The pre-push hook syncs the refs with the remote before running but before any objects are pushed. This means the remote already has the commit sha set for the change you are pushing. When the pre-push hook amends the commit message a new sha is generated, putting you immediately out of sync with the remote.


Solution

  • As you've found, the answer is effectively "no". In fact it's truly "no", for a deeper technical reason: it's impossible to edit any commit. What git commit --amend does is not "edit a commit", but rather, shove the commit aside and change the current branch name, whatever that is, to point to the new commit.

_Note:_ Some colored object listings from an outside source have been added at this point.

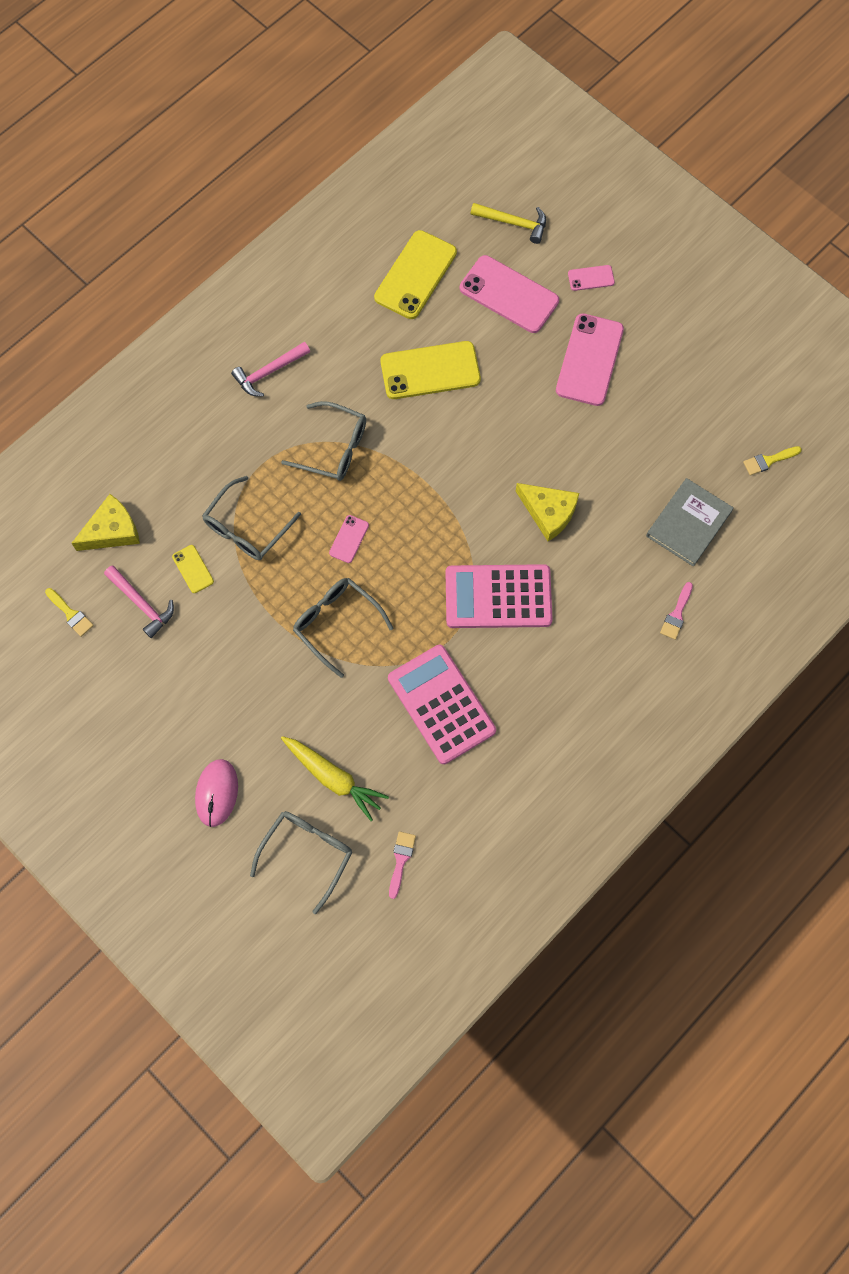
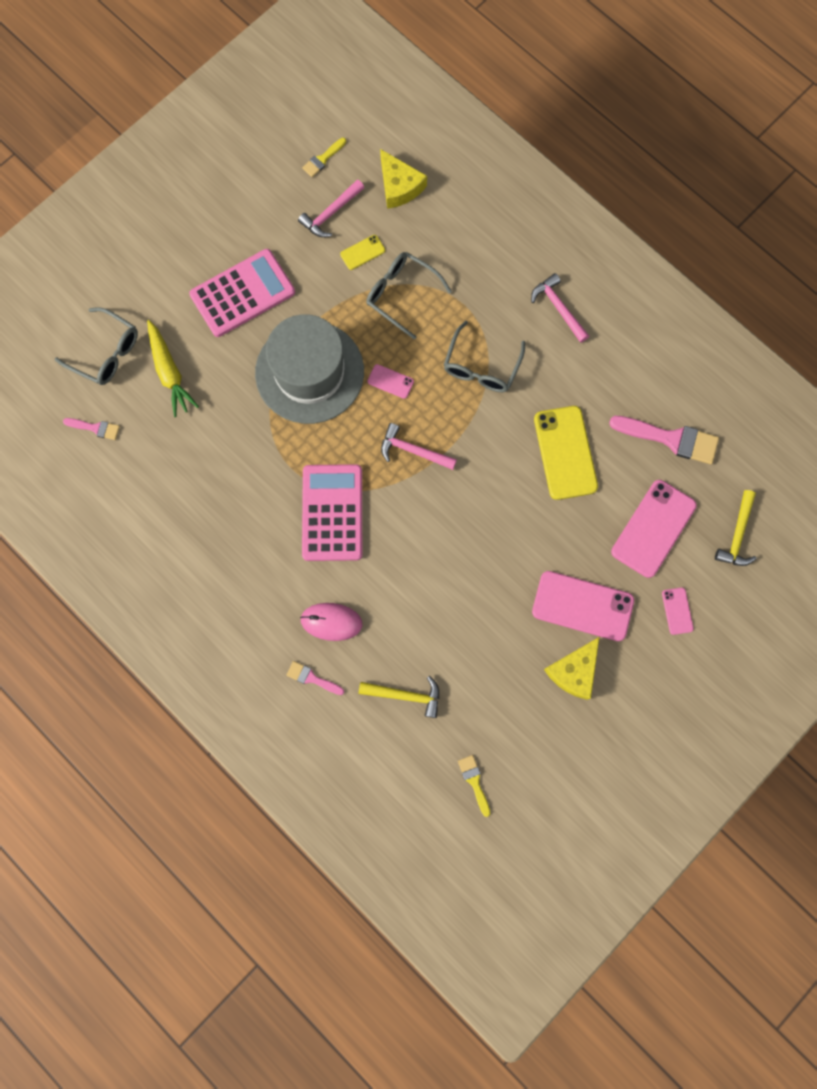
camera: 90 degrees right, 5 degrees up
pink mouse [195,759,238,827] -> pink mouse moved to [300,603,362,641]
yellow carrot [281,736,389,821] -> yellow carrot turned 60 degrees counterclockwise [147,320,199,417]
grey glasses [293,578,393,678] -> grey hat [255,314,364,424]
yellow phone [374,230,457,319] -> pink brush [609,416,719,464]
pink calculator [388,645,496,764] -> pink calculator moved to [189,249,295,337]
yellow cheese [516,483,579,541] -> yellow cheese moved to [544,637,599,700]
grey book [646,478,734,567] -> yellow hammer [359,676,439,718]
none -> pink hammer [381,423,457,470]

The "before" picture is:

    ...--o--o--*   <--current_branch (HEAD)
    

    and the "after" one is:

              *   [abandoned - in reflog as HEAD@{1}, etc]
             /
    ...--o--o--X   <--current_branch (HEAD)
    

    But the pre-push hook runs after your Git has already called up the other Git and offered to send it commit * by its hash ID. The fact that you've replaced commit * by new-and-improved commit X is now irrelevant: your Git is dedicated to pushing commit * and asking their Git to set their branch to point to (their copy of) commit *.

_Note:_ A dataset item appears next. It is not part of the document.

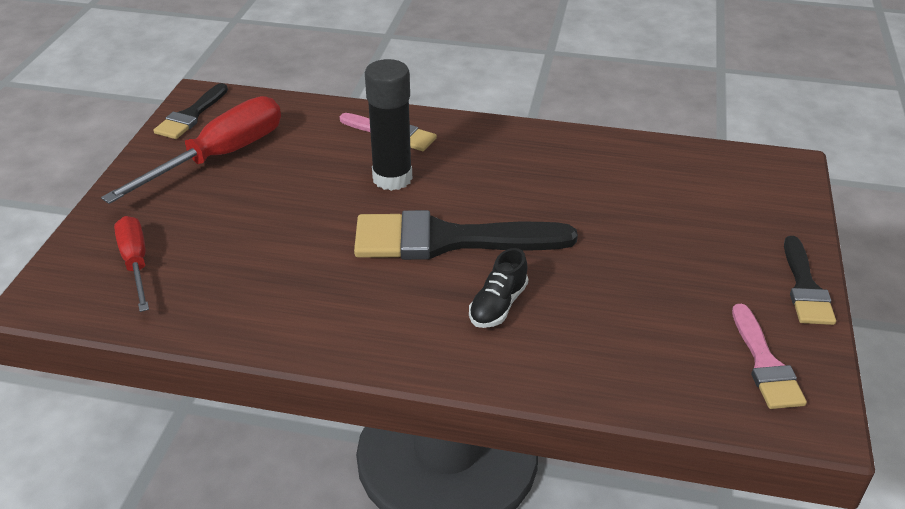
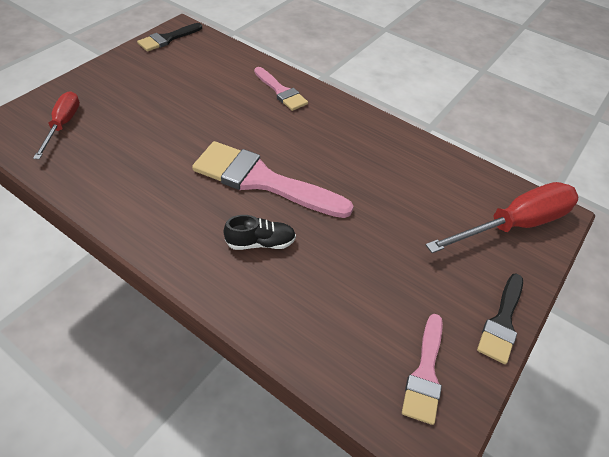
camera: 20 degrees right, 10 degrees up
red screwdriver [101,96,281,204] -> red screwdriver moved to [426,182,579,253]
black brush [354,210,578,260] -> pink brush [192,141,354,218]
black glue stick [365,59,412,191] -> none
black shoe [469,248,528,328] -> black shoe turned 150 degrees counterclockwise [223,215,296,250]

    What you can do, in this pre-push hook, is reject the push from your own end. Now that the push is rejected and fails, you can re-run your git push command. This time you'll propose to send them commit X. If it looks right, you won't have any need to run git commit --amend and can leave commit X in place for the push, and let the push run.

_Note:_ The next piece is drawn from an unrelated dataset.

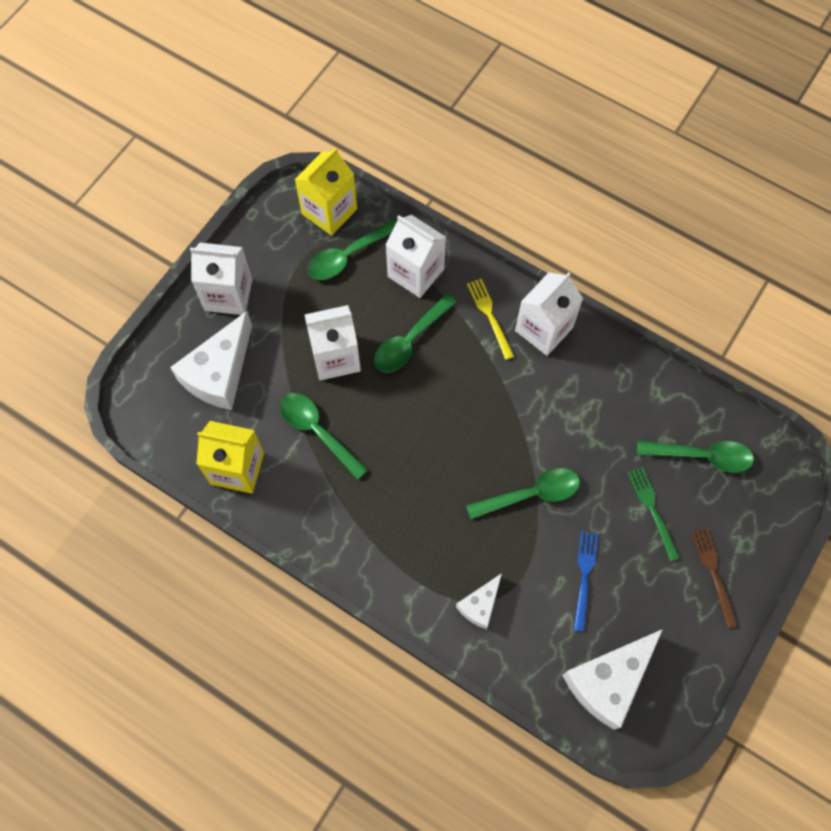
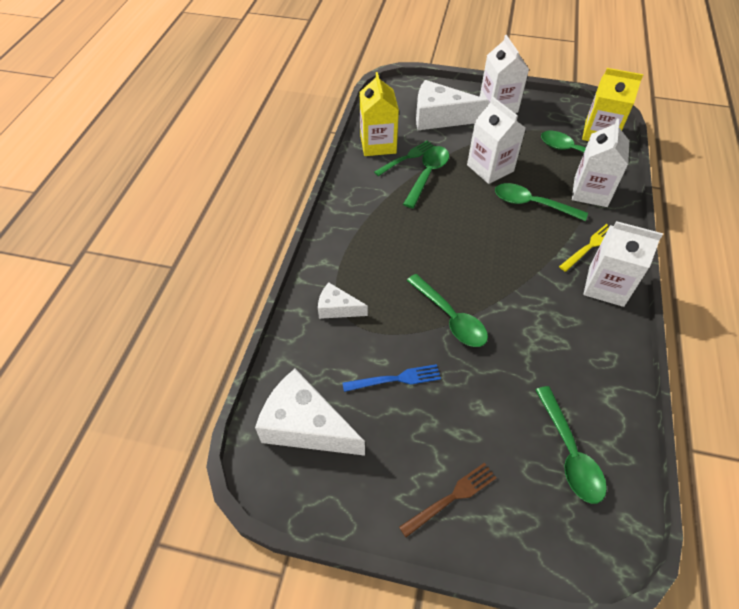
camera: 70 degrees right, 15 degrees down
green fork [627,467,680,561] -> green fork moved to [374,141,435,176]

    Note that it's far better to do this outside Git. Instead of:

    $ git push remotename HEAD:somebranch
    

    or whatever it is you actually run, you would just run:

    $ jirapush
    

    which is your own script. In this script, you can run whatever Git commands you like, in whatever order, before running git push remotename <hash>:<branchname> or whatever it is that you will run at the very end. Those Git commands can include, e.g.:

    generate_new_commit_message_text | git commit --amend -F -
    

    if necessary. Since it all happens before git push fires up, it's well in time to do whatever it is you want done.